Pour la rentrée prévue le 21 août, se posait le problème de la reconduction totale ou tournante de la grève des enseignants. À une très large majorité, les différentes assemblées d'enseignants décidaient de la poursuite totale de la grève. Ce lundi 21 août, des petits groupes de quelques dizaines de personnes s'emparaient des stations de radio-télé de la ville et établissaient des barricades sur tous les accès de la vieille ville.
Amnesty International relevait alors de nouveaux assassinats de civils: «Le 22 août, Lorenzo San Pablo, l'un des piquets de grève d'une station radio, a été atteint d'une balle dans le dos tirée par des individus non identifiés qui accompagnaient un convoi de la police, selon des témoins.
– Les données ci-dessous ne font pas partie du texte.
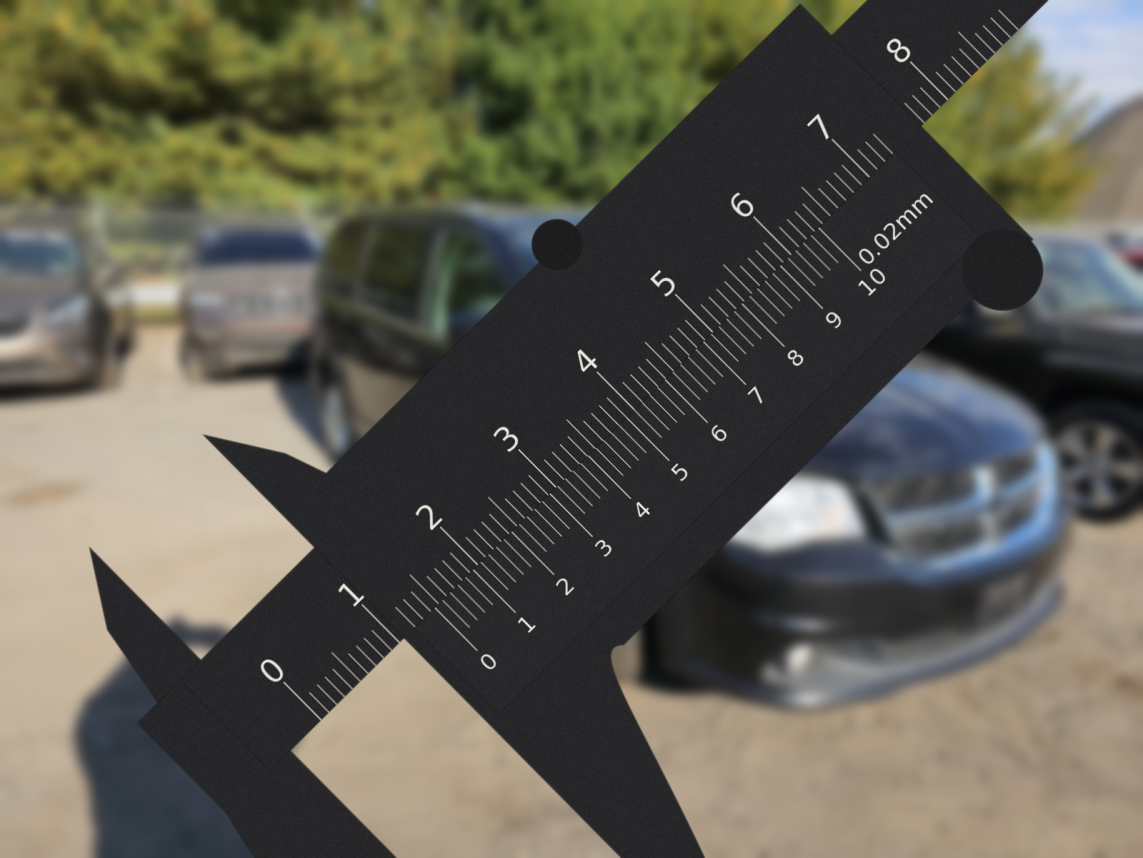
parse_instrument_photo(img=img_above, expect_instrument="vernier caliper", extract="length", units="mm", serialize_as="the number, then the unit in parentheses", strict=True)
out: 14.5 (mm)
Il est mort quelques heures plus tard» (....). «Les milices illégales d'Oaxaca aident au «sale travail» des forces de sécurité. Une enquête doit être ouverte sur ces pratiques, de toute urgence, il faut désarmer les milices et les dissoudre et poursuivre en justice les auteurs présumés d'atteintes aux droits humains», a déclaré Javier Zuñiga, directeur du programme Amériques d'Amnesty International».
La population de Oaxaca est donc confrontée à cette situation. Jusqu'à présent, ces attaques sauvages n'ont pas entamé la détermination des grévistes. Mais l'issue du mouvement est aussi conditionnée par les problèmes qui se posent à l'échelle de toute la population, avec la contestation de l'élection présidentielle.